Haina offers one of her disarming smiles. There’s not a hint of surprise in it. The light shifts a little outside the window; there’s a dimming as a cloud covers the sun. Elly shivers.

“Just when I was starting to think you were too much of a coward,” Haina says, so quietly that at first, Elly thinks she must have misheard. Haina is still smiling, as though they’re being watched without sound, as though she’s keeping up appearances.

“I’m… I’m sorry?”

“Elly Carmichael. Never says no. Never rocks the boat. Brought up on warm milk and compliments. It’s no wonder is it, really? About Ethan?”

Haina’s face has changed. The soft look in her eyes is gone, replaced by a cold steeliness that makes Elly’s stomach lurch. “Ethan loves me,” she hears herself say.

“Ethan broke you,” Haina sneers. “Because he could. Because you let him. You wear it all over, like a wounded puppy.”

Elly hates herself for the tears that sting the backs of her eyes. She hates the way she can’t stop her hands from shaking in her lap. “You told me… you told me you understood. I don’t—”

“God help that baby,” Haina spits, interrupting her. Each word is a poison arrow, burrowing deeper beneath her skin. “In this world? Having you for a mother?”

She gives Elly one last derisive glance, then spins back to her desk. She picks up the papers she’d been working on before as if Elly isn’t there and starts to shuffle them, quick and decisive.

“I’ve changed my mind,” she says. “You can go.”

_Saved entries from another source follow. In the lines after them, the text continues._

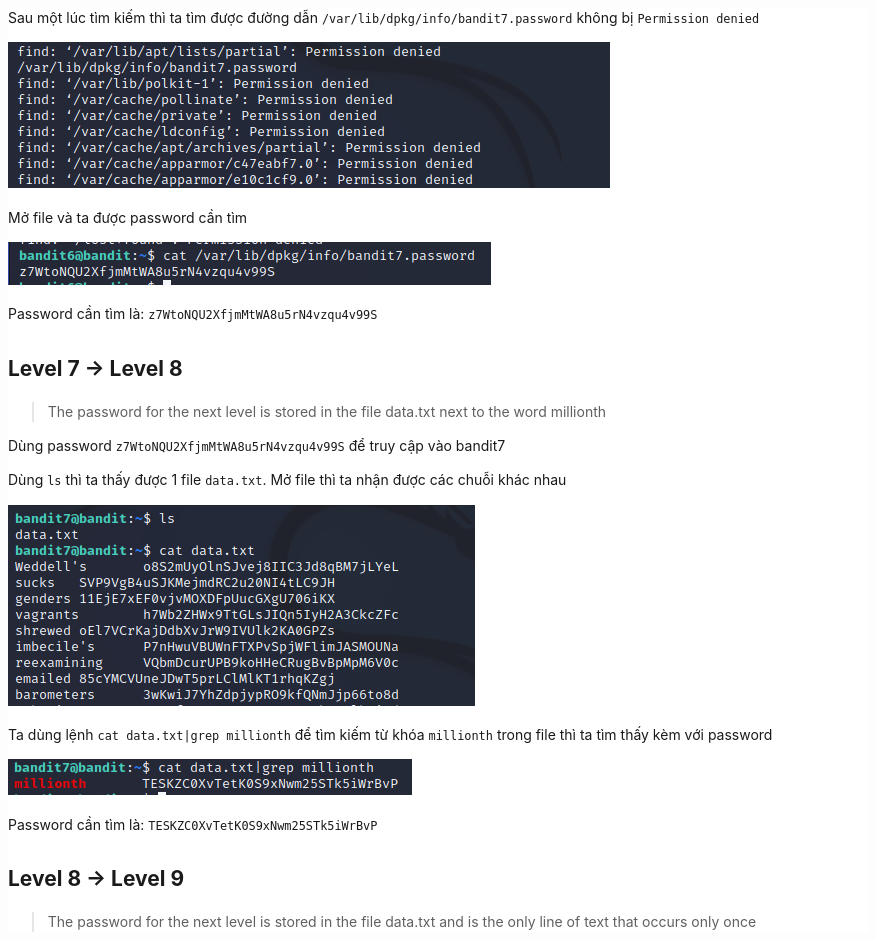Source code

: Sau một lúc tìm kiếm thì ta tìm được đường dẫn `/var/lib/dpkg/info/bandit7.password` không bị `Permission denied`

![level6_7_2](image/level6_7_2.png)

Mở file và ta được password cần tìm

![level6_7_3](image/level6_7_3.png)

Password cần tìm là: `z7WtoNQU2XfjmMtWA8u5rN4vzqu4v99S`

## Level 7 -> Level 8
>The password for the next level is stored in the file data.txt next to the word millionth

Dùng password `z7WtoNQU2XfjmMtWA8u5rN4vzqu4v99S` để truy cập vào bandit7

Dùng `ls` thì ta thấy được 1 file `data.txt`. Mở file thì ta nhận được các chuỗi khác nhau

![level7_8_1](image/level7_8_1.png)

Ta dùng lệnh `cat data.txt|grep millionth` để tìm kiếm từ khóa `millionth` trong file thì ta tìm thấy kèm với password

![level7_8_2](image/level7_8_2.png)

Password cần tìm là: `TESKZC0XvTetK0S9xNwm25STk5iWrBvP`

## Level 8 -> Level 9
>The password for the next level is stored in the file data.txt and is the only line of text that occurs only once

Elly’s vision is blurry. The patterns on the rug transform themselves into faces, hanks of hair, laughing mouths. She doesn’t know what just happened. She’s never been hit in the face but wonders whether it feels like this: the sudden, stinging shock of violence.

“You’re dismissed,” Haina says, voice brusque.

Elly can’t get her muscles to move. They’re gluey and heavy, like she hasn’t used them in months.

Haina is turned away from her as if she already knows everything Elly might say in her own defence, and has decided none of it is even worth listening to.

The way she’d looked at her, so confident that she was the one in control – it had reminded Elly of Ethan.

It’s unbearable to feel like that again, at the complete whim of another person, being told what to do, where to go.

She stares at the back of Haina’s head, the gloss of her impossibly black hair.

She’s aware of a new thought, unfurling itself like a creature from hibernation.

She wants to grab a chunk of that hair and rip it from Haina’s head.

“No,” she whispers, the word out of her mouth before she can stop it.

Slowly, Haina turns in her chair. The look in her eyes is withering. “Excuse me?”

“No,” Elly says again, louder now. “I am not dismissed. You’re going to explain to me what’s happening.”

For a moment, neither of them speaks, and there’s no sound in the study except the rustling of the fire.

Elly is warm all over, as though she’s burning.

Her hands itch. She watches every inch of Haina’s face for clues, noting the way her dark eyes flicker down to Elly’s lap and then back up.

She doesn’t expect the wide smile, the hushed anticipation in Haina’s voice when she speaks again.

“Elly,” she whispers. “Look.”

Elly glances down at the hands lying in her lap.

Only, they aren’t her hands anymore. Her arms are still her arms, her wrists are still her wrists, but there’s a lightening at her palms where the warm skin has become something soft, furred.

Where there had been fingers, there are now glossy fronds, intersecting like a fan.

It takes Elly a long second to see them for what they are.

Feathers. Five of them, white dappled with brown, like footprints through snow, long claws curling from the tips. When Elly screams, those feathers quiver and twitch, as if they’ve only just remem bered that they’re alive.